◆ Information supplied
··········

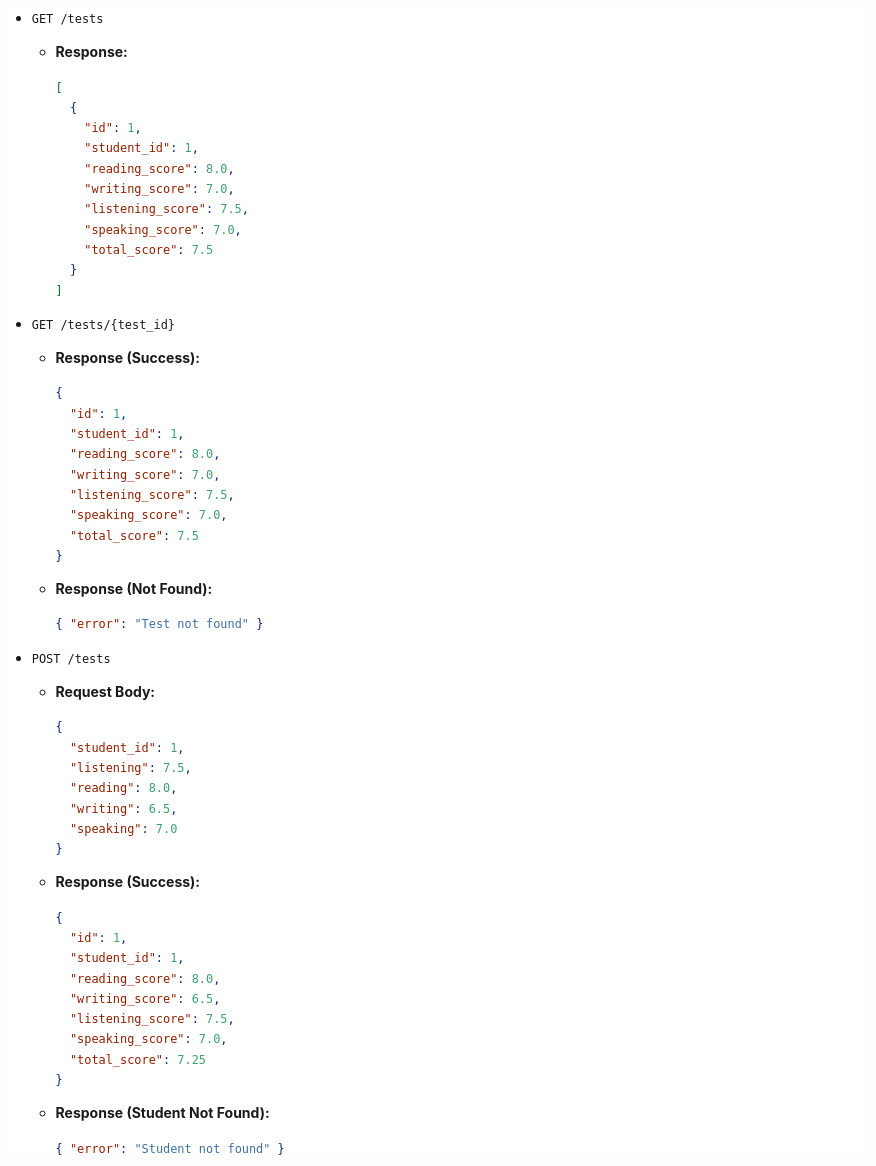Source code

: - `GET /tests`
  - **Response:**
    ```json
    [
      {
        "id": 1,
        "student_id": 1,
        "reading_score": 8.0,
        "writing_score": 7.0,
        "listening_score": 7.5,
        "speaking_score": 7.0,
        "total_score": 7.5
      }
    ]
    ```

- `GET /tests/{test_id}`
  - **Response (Success):**
    ```json
    {
      "id": 1,
      "student_id": 1,
      "reading_score": 8.0,
      "writing_score": 7.0,
      "listening_score": 7.5,
      "speaking_score": 7.0,
      "total_score": 7.5
    }
    ```
  - **Response (Not Found):**
    ```json
    { "error": "Test not found" }
    ```

- `POST /tests`
  - **Request Body:**
    ```json
    {
      "student_id": 1,
      "listening": 7.5,
      "reading": 8.0,
      "writing": 6.5,
      "speaking": 7.0
    }
    ```
  - **Response (Success):**
    ```json
    {
      "id": 1,
      "student_id": 1,
      "reading_score": 8.0,
      "writing_score": 6.5,
      "listening_score": 7.5,
      "speaking_score": 7.0,
      "total_score": 7.25
    }
    ```
  - **Response (Student Not Found):**
    ```json
    { "error": "Student not found" }
    ```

··········

Set down the material above exactly as written, but not the pictures.

◆ Solution for this exercise
Source code

: - `GET /tests`
  - **Response:**
    ```json
    [
      {
        "id": 1,
        "student_id": 1,
        "reading_score": 8.0,
        "writing_score": 7.0,
        "listening_score": 7.5,
        "speaking_score": 7.0,
        "total_score": 7.5
      }
    ]
    ```

- `GET /tests/{test_id}`
  - **Response (Success):**
    ```json
    {
      "id": 1,
      "student_id": 1,
      "reading_score": 8.0,
      "writing_score": 7.0,
      "listening_score": 7.5,
      "speaking_score": 7.0,
      "total_score": 7.5
    }
    ```
  - **Response (Not Found):**
    ```json
    { "error": "Test not found" }
    ```

- `POST /tests`
  - **Request Body:**
    ```json
    {
      "student_id": 1,
      "listening": 7.5,
      "reading": 8.0,
      "writing": 6.5,
      "speaking": 7.0
    }
    ```
  - **Response (Success):**
    ```json
    {
      "id": 1,
      "student_id": 1,
      "reading_score": 8.0,
      "writing_score": 6.5,
      "listening_score": 7.5,
      "speaking_score": 7.0,
      "total_score": 7.25
    }
    ```
  - **Response (Student Not Found):**
    ```json
    { "error": "Student not found" }
    ```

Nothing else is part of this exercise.